Work required
The records below must be transcribed exactly. Do not include the pictures.
··· Provided data
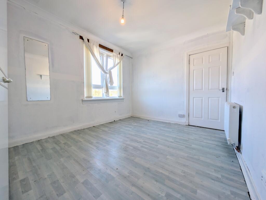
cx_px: 133
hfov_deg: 110.5
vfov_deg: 94.6
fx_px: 92
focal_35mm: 12
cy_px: 100
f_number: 1.7
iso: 69
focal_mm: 2.02
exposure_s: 1/245
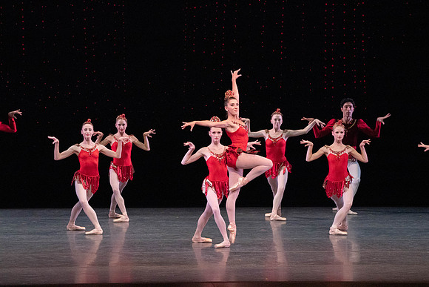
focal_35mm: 259
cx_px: 214
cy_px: 144
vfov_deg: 5.3
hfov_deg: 7.9
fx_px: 3087
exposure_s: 1/500
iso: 16000
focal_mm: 259
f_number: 11
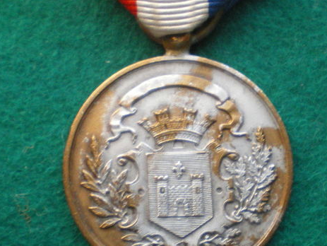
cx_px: 181
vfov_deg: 18.0
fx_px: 775
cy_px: 153
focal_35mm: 82
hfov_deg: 23.8
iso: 320
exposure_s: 1/50
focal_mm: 6.3
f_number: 3.1
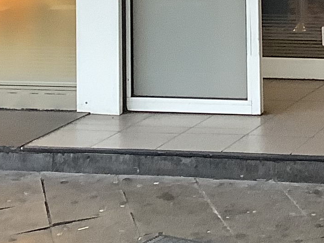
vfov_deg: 9.7
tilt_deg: +1.3
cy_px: -221
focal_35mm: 143
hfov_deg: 13.6
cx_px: 338
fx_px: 1338
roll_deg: +0.4
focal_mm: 3.3
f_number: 2.4
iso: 200
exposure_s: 1/50
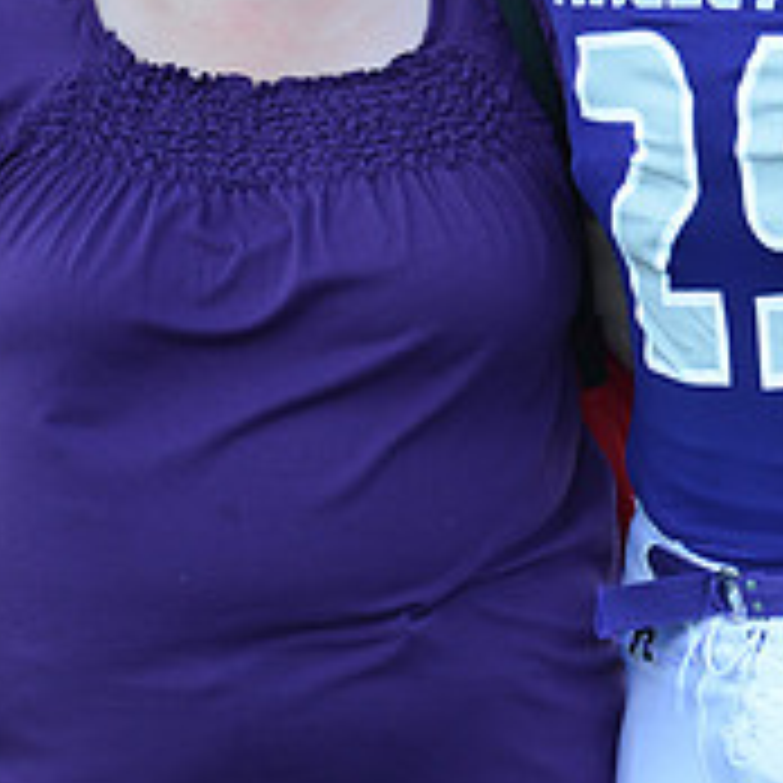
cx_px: 837
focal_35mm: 1560
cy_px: 104
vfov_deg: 1.1
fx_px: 39922
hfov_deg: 1.1
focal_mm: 550
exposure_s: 1/1000
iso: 800
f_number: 4
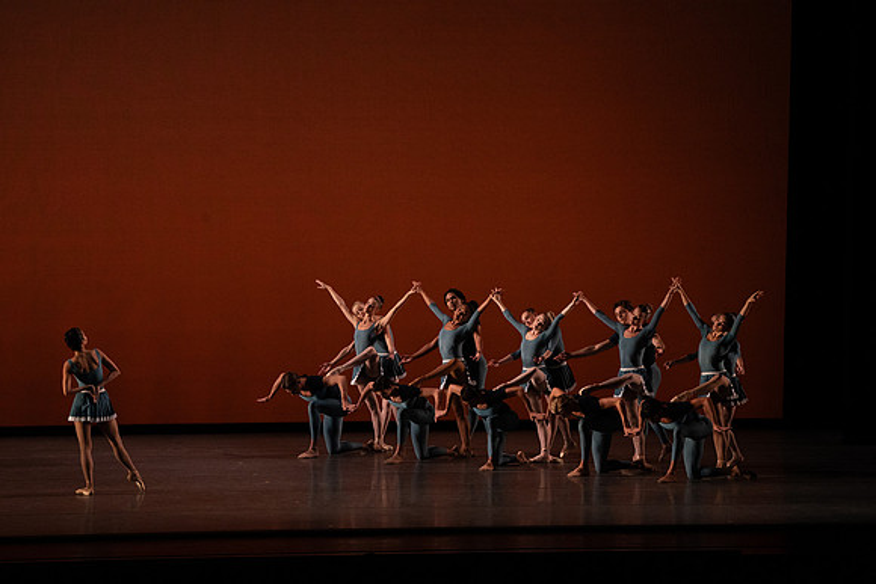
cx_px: 438
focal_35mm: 164
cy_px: 292
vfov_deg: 8.4
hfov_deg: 12.5
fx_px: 3991
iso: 5000
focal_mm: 164
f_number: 9
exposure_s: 1/400
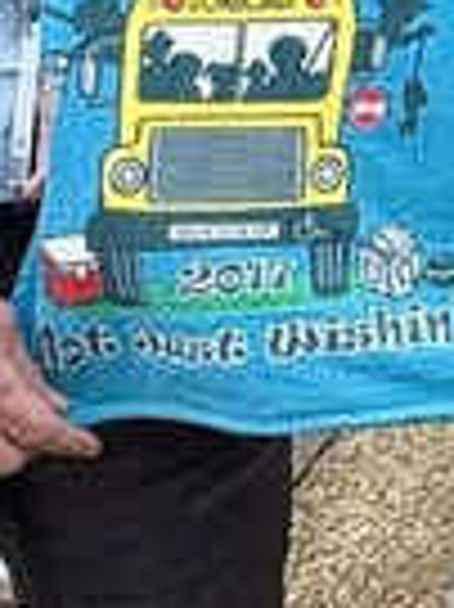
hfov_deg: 11.9
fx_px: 1857
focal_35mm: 106
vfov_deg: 18.2
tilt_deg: -8.2
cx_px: 1002
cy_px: 18
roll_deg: +2.0
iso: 40
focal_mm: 2.22
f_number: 2.2
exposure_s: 1/779
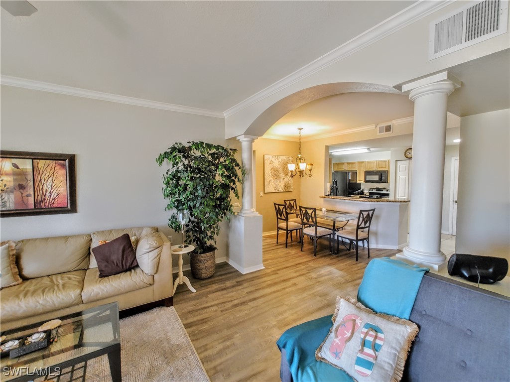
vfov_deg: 81.7
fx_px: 221
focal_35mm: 15
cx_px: 255
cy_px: 191
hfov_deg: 98.2
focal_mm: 1.78
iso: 100
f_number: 1.9
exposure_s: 1/30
······
Written reply
cx_px: 133
hfov_deg: 110.5
vfov_deg: 94.6
fx_px: 92
focal_35mm: 12
cy_px: 100
f_number: 1.7
iso: 69
focal_mm: 2.02
exposure_s: 1/245
focal_35mm: 259
cx_px: 214
cy_px: 144
vfov_deg: 5.3
hfov_deg: 7.9
fx_px: 3087
exposure_s: 1/500
iso: 16000
focal_mm: 259
f_number: 11
cx_px: 181
vfov_deg: 18.0
fx_px: 775
cy_px: 153
focal_35mm: 82
hfov_deg: 23.8
iso: 320
exposure_s: 1/50
focal_mm: 6.3
f_number: 3.1
vfov_deg: 9.7
tilt_deg: +1.3
cy_px: -221
focal_35mm: 143
hfov_deg: 13.6
cx_px: 338
fx_px: 1338
roll_deg: +0.4
focal_mm: 3.3
f_number: 2.4
iso: 200
exposure_s: 1/50
cx_px: 837
focal_35mm: 1560
cy_px: 104
vfov_deg: 1.1
fx_px: 39922
hfov_deg: 1.1
focal_mm: 550
exposure_s: 1/1000
iso: 800
f_number: 4
cx_px: 438
focal_35mm: 164
cy_px: 292
vfov_deg: 8.4
hfov_deg: 12.5
fx_px: 3991
iso: 5000
focal_mm: 164
f_number: 9
exposure_s: 1/400
hfov_deg: 11.9
fx_px: 1857
focal_35mm: 106
vfov_deg: 18.2
tilt_deg: -8.2
cx_px: 1002
cy_px: 18
roll_deg: +2.0
iso: 40
focal_mm: 2.22
f_number: 2.2
exposure_s: 1/779
vfov_deg: 81.7
fx_px: 221
focal_35mm: 15
cx_px: 255
cy_px: 191
hfov_deg: 98.2
focal_mm: 1.78
iso: 100
f_number: 1.9
exposure_s: 1/30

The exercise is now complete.